Wednesday, January 8, 2014

Algorithmic Improvements: just as important as Moore's Law

There were a couple interesting comments on slashdot recently about future computing technologies that might allow us to enjoy the continued price/performance improvements in computing and avoid the end of Moore's Law. Here's one that highlights some promising emerging technologies (my emphasis):
I see many emerging technologies that promise further great progress in computing. Here are some of them. I wish some industry people here could post some updates about their way to the market. They may not literally prolong the Moore's Law in regards to the number of transistors, but they promise great performance gains, which is what really matters.

3D chips. As materials science and manufacturing precision advances, we will soon have multi-layered (starting at a few layers that Samsung already has, but up to 1000s) or even fully 3D chips with efficient heat dissipation. This would put the components closer together and streamline the close-range interconnects. Also, this increases "computation per rack unit volume", simplifying some space-related aspects of scaling.

Memristors. HP is ready to produce the first memristor chips but delays that for business reasons (how sad is that!) Others are also preparing products. Memristor technology enables a new approach to computing, combining memory and computation in one place. They are also quite fast (competitive with the current RAM) and energy-efficient, which means easier cooling and possible 3D layout.

Photonics. Optical buses are finding their ways into computers, and network hardware manufacturers are looking for ways to perform some basic switching directly with light. Some day these two trends may converge to produce an optical computer chip that would be free from the limitations of electric resistance/heat, EM interference, and could thus operate at a higher clock speed. Would be more energy efficient, too.

Spintronics. Probably further in the future, but potentially very high-density and low-power technology actively developed by IBM, Hynix and a bunch of others. This one would push our computation density and power efficiency limits to another level, as it allows performing some computation using magnetic fields, without electrons actually moving in electrical current (excuse me for my layman understanding).

Quantum computing.
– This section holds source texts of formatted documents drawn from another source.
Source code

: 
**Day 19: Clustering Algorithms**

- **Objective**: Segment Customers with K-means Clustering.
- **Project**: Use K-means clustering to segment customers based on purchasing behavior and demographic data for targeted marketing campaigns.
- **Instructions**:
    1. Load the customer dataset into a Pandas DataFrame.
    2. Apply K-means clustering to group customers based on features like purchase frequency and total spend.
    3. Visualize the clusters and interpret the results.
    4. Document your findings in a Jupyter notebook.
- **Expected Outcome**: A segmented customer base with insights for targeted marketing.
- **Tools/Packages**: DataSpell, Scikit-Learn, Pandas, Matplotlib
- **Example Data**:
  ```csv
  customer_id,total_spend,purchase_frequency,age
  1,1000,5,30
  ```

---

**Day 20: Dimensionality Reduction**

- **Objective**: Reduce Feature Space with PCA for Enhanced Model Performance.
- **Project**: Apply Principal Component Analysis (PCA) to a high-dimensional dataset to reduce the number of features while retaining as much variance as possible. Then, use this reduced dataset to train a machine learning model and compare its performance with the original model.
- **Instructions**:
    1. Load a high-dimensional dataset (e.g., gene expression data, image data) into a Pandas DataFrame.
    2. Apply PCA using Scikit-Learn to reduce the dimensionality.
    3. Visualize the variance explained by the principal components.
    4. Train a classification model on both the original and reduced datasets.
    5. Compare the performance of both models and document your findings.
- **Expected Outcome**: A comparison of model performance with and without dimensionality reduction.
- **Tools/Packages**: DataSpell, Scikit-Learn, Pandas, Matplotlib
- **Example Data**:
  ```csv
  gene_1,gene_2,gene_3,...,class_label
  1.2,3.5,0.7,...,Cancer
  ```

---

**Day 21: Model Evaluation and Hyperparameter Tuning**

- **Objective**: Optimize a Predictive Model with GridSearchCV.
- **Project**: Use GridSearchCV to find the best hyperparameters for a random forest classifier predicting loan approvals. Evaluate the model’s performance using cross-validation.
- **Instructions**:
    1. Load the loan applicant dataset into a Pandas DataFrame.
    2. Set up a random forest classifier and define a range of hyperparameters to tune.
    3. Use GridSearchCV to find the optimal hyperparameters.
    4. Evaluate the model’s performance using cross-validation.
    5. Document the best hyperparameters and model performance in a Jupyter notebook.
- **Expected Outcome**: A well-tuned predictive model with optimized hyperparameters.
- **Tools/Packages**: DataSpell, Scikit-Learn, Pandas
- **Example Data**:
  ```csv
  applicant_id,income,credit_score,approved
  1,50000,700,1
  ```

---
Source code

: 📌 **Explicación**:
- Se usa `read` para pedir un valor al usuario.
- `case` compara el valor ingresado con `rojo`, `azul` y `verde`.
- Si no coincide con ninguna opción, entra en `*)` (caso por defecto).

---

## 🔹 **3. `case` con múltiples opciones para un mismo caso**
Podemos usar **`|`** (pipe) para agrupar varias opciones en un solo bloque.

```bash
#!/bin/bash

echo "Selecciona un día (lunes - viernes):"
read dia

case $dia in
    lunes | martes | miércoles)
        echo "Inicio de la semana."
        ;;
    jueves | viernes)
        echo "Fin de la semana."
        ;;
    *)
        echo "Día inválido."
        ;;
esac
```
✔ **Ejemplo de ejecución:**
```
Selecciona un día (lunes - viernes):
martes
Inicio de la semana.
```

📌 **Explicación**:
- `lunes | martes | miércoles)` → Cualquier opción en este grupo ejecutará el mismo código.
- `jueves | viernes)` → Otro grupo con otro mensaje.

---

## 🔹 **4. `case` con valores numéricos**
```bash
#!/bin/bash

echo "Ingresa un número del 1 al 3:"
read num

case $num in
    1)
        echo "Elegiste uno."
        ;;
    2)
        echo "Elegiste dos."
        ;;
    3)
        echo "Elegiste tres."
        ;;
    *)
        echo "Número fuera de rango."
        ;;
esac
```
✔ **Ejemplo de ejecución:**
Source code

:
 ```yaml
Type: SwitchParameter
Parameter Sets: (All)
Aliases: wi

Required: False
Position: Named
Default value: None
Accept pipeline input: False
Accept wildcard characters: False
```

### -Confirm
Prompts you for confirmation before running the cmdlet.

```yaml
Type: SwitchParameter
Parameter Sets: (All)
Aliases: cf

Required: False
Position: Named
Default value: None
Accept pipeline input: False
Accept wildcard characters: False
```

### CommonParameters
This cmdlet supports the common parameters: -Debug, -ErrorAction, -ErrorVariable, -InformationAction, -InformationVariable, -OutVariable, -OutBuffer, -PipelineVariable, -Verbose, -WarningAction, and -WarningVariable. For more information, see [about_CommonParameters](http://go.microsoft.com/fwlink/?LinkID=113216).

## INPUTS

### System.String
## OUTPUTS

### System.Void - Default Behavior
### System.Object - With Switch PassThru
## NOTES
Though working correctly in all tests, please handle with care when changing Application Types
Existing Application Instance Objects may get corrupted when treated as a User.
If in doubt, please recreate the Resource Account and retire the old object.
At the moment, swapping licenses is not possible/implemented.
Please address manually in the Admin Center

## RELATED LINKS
This could qualitatively speed up whole classes of tasks, potentially bringing AI and simulation applications to new levels of performance. The only commercial offer so far is Dwave, and it's not a classical QC, but so many labs are working on that, the results are bound to come soon.
3D chips, memristors, photonics, spintronics, QC

I think Moore's Law is a steamroller. But, like the genomics sequencing technology highlighted in that post on Nuit Blanche, there are improvements just as fast, or faster than Moore's law. The improvements from better algorithms can yield exponential speed-ups too. Here's a graph (from this report) depicting the orders of magnitude improvement in linear solver performance:
Couple these software improvements with continually improving hardware and things get pretty exciting. I'm happy to live in these interesting times!